# Prove that in any group, an element has the same order of its inverse

• Dec 3rd 2010, 10:05 AM
SunRiseAir
Prove that in any group, an element has the same order of its inverse
Am I on the right track?

This will be a proof by contradiction.

i. Assume $\displaystyle a$ has order n. Therefore,
$\displaystyle a^n = e$
ii. Likewise, assume that $\displaystyle a^{-1}$ has order m, with m different from n. Say, $\displaystyle m < n$. Therefore,
$\displaystyle a^{-m} = e$
iii. Since $\displaystyle a^n = e$ and $\displaystyle a^{-m} = e$
$\displaystyle a^n = a^{-m}$

Multiply both sides by $\displaystyle a^{-m}$ on the right. Then,

$\displaystyle a^n a^{-m} = a^{-m} a^{-m}$

By laws of exponents,

$\displaystyle a^{n-m}= (a^{-m})(a^{-m})$

By the definition of order, on the right we have that
$\displaystyle (a^{-m}) (a^{-m}) = e$
So then we have,

$\displaystyle a^{n-m}= e$
iv. Since $\displaystyle m < n$, as defined at step ii., it follows that
$\displaystyle n - m < n$
v. But the result of iv. contradicts the claim that a has order n, since by definition this means that n is the least positive integer such that $\displaystyle a^n = e$ holds.

vi. Therefore an element has the same order of its inverse.

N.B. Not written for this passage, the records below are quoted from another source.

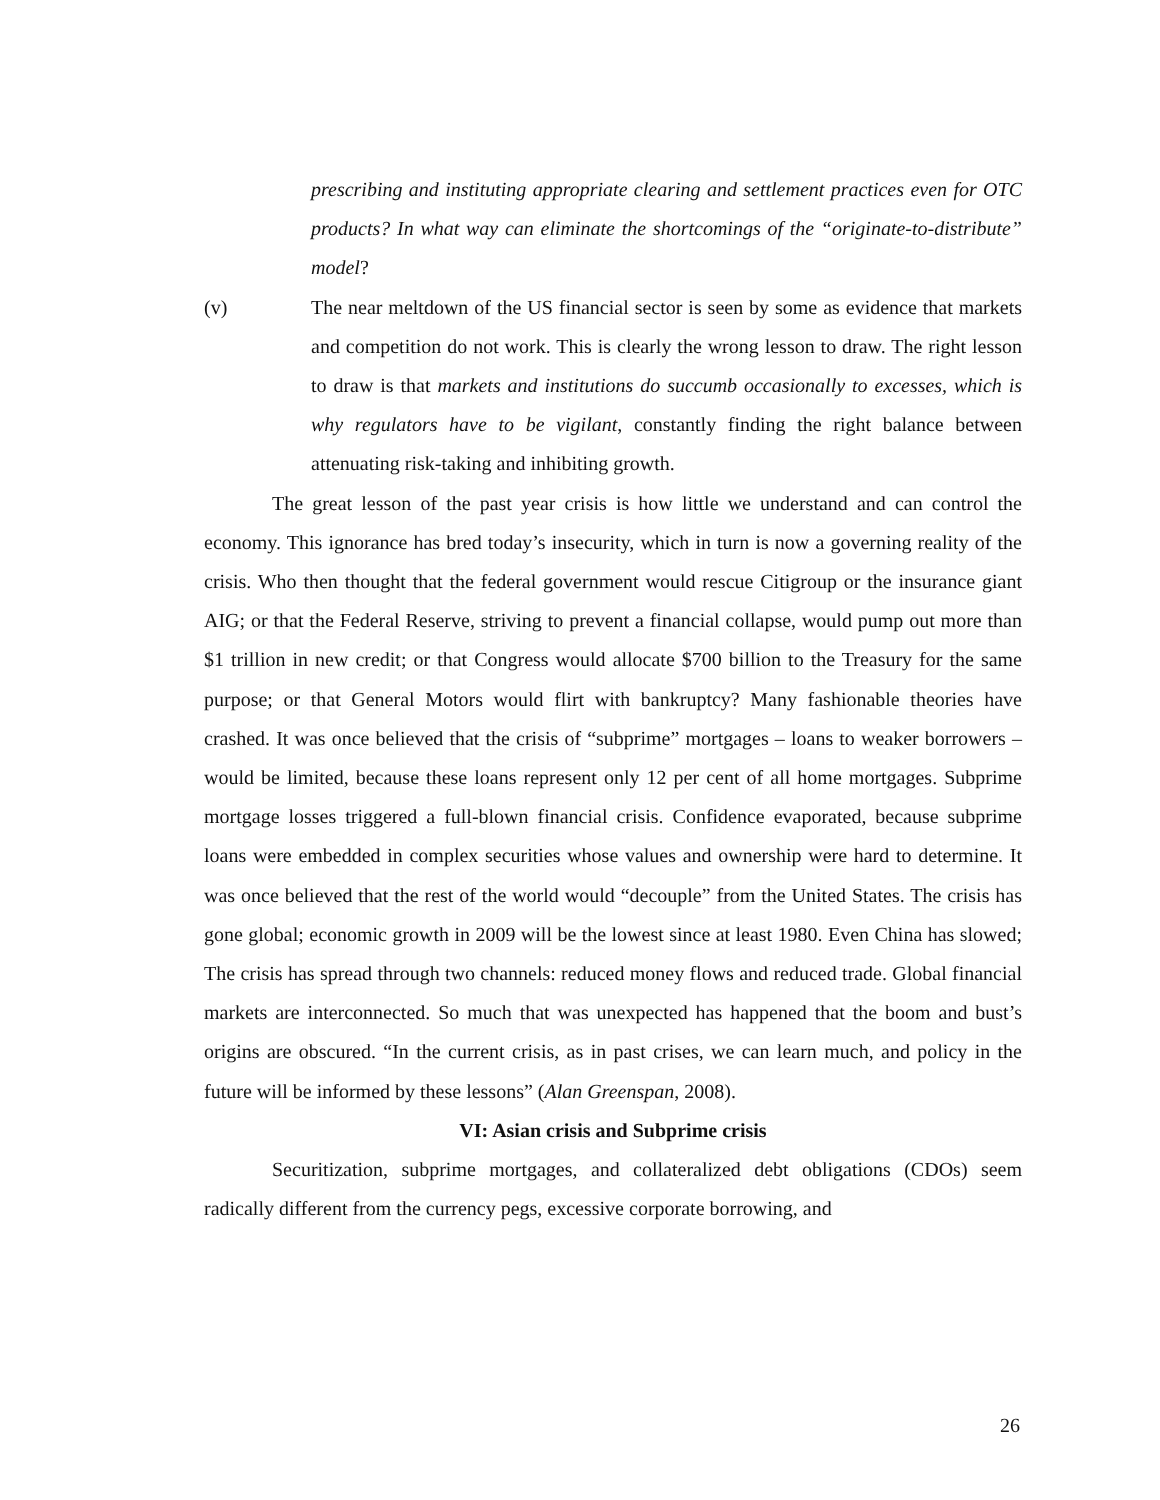prescribing and instituting appropriate clearing and settlement practices even for OTC products? In what way can eliminate the shortcomings of the “originate-to-distribute” model?
(v) The near meltdown of the US financial sector is seen by some as evidence that markets and competition do not work. This is clearly the wrong lesson to draw. The right lesson to draw is that markets and institutions do succumb occasionally to excesses, which is why regulators have to be vigilant, constantly finding the right balance between attenuating risk-taking and inhibiting growth.
The great lesson of the past year crisis is how little we understand and can control the economy. This ignorance has bred today’s insecurity, which in turn is now a governing reality of the crisis. Who then thought that the federal government would rescue Citigroup or the insurance giant AIG; or that the Federal Reserve, striving to prevent a financial collapse, would pump out more than $1 trillion in new credit; or that Congress would allocate $700 billion to the Treasury for the same purpose; or that General Motors would flirt with bankruptcy? Many fashionable theories have crashed. It was once believed that the crisis of “subprime” mortgages – loans to weaker borrowers – would be limited, because these loans represent only 12 per cent of all home mortgages. Subprime mortgage losses triggered a full-blown financial crisis. Confidence evaporated, because subprime loans were embedded in complex securities whose values and ownership were hard to determine. It was once believed that the rest of the world would “decouple” from the United States. The crisis has gone global; economic growth in 2009 will be the lowest since at least 1980. Even China has slowed; The crisis has spread through two channels: reduced money flows and reduced trade. Global financial markets are interconnected. So much that was unexpected has happened that the boom and bust’s origins are obscured. “In the current crisis, as in past crises, we can learn much, and policy in the future will be informed by these lessons” (Alan Greenspan, 2008).
VI: Asian crisis and Subprime crisis
Securitization, subprime mortgages, and collateralized debt obligations (CDOs) seem radically different from the currency pegs, excessive corporate borrowing, and
26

Thanks for anyone who helps! (Itwasntme)
• Dec 3rd 2010, 10:42 AM
emakarov
Formally, you also need to consider the case when m > n, but I agree with your proof so far.

It may be easier to just note that $\displaystyle (a^n)^{-1}=a^{-n}$ for all integer n. Therefore, $\displaystyle a^n=e$ iff $\displaystyle a^{-n}=e$. So, $\displaystyle \{n\in\mathbb{Z}\mid a^n=e\}=\{n\in\mathbb{Z}\mid (a^{-1})^n=e\}$. From here the claim follows.